- WHAT THE TASK REQUIRES -
Reproduce word for word the part of the forum thread below on Linux process context, starting at "Posted Nov 24, 2006" and ending at "the user's privileges.".

- SELECTED PASSAGE -
....

Goodness gracious! That would make it extremely difficult to
do any decison dependant on who's making the system call, which
depends on having a process context.

Are you sure that's the case in Linux? Unix from v6 onwards
certainly knows
who's calling and what permissions they have. The whole
trusted computing base work (from which fine-grained permissions
come) is completely dependant on that, and SE Linux certainly
has the user's permissions, category and security level...

I can't imagine how normal Linux might avoid that.

--dave

Virtual Machines and Memory Protections

Posted Nov 24, 2006 2:05 UTC (Fri) by bluefoxicy (guest, #25366) [Link]

You have a PROCESS context; however, a process.. let's say /bin/cat.. has libraries it uses. Any code in those libraries is running in that process' context. So if mysql uses libc6, then libc6 code is run with mysql's privileges; while if eye of gnome uses libc6, libc6 code is being executed with the user's privileges.

....

- DATA FOR ANALYSIS -
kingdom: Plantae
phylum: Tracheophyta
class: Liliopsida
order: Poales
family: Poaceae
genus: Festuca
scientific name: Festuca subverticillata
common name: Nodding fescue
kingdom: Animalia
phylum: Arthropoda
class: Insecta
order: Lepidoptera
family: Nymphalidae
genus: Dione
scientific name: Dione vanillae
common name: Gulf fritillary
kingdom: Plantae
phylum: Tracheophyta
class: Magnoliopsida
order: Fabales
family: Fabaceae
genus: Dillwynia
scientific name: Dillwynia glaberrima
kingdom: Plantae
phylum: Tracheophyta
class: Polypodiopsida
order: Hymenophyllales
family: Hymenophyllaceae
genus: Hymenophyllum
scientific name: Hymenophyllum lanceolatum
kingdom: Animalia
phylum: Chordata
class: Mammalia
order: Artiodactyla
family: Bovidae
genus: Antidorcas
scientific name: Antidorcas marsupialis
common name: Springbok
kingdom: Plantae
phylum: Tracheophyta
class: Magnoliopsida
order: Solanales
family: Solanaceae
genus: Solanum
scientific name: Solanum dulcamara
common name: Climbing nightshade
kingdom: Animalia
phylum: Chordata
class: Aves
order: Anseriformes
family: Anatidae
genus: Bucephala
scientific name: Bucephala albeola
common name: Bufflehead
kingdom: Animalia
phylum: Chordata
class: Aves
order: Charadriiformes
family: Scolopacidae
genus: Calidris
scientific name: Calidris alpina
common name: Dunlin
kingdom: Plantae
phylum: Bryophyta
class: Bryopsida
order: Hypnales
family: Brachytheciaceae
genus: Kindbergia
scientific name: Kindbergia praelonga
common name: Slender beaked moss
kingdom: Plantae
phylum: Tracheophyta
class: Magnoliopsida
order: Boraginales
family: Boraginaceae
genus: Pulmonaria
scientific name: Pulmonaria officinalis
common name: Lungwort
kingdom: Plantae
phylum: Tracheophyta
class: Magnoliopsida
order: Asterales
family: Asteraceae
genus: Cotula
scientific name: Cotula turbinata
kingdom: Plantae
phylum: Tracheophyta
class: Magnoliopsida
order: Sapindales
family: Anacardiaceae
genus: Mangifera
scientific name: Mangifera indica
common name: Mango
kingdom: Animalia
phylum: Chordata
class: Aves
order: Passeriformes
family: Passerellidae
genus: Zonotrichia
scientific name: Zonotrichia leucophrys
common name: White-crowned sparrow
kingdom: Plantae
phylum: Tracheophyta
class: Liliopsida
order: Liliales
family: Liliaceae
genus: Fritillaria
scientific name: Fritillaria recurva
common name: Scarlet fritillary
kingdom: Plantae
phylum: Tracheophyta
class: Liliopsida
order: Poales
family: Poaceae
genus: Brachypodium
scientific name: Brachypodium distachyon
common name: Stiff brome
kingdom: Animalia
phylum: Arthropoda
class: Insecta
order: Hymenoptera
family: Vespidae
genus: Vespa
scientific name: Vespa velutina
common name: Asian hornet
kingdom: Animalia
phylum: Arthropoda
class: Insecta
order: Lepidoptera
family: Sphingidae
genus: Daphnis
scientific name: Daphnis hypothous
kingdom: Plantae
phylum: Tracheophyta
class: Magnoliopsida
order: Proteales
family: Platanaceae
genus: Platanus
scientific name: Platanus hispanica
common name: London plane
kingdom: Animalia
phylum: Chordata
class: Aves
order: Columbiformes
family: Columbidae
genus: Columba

....

- TASK RESULT -
Posted Nov 24, 2006 2:05 UTC (Fri) by bluefoxicy (guest, #25366) [Link]

You have a PROCESS context; however, a process.. let's say /bin/cat.. has libraries it uses. Any code in those libraries is running in that process' context. So if mysql uses libc6, then libc6 code is run with mysql's privileges; while if eye of gnome uses libc6, libc6 code is being executed with the user's privileges.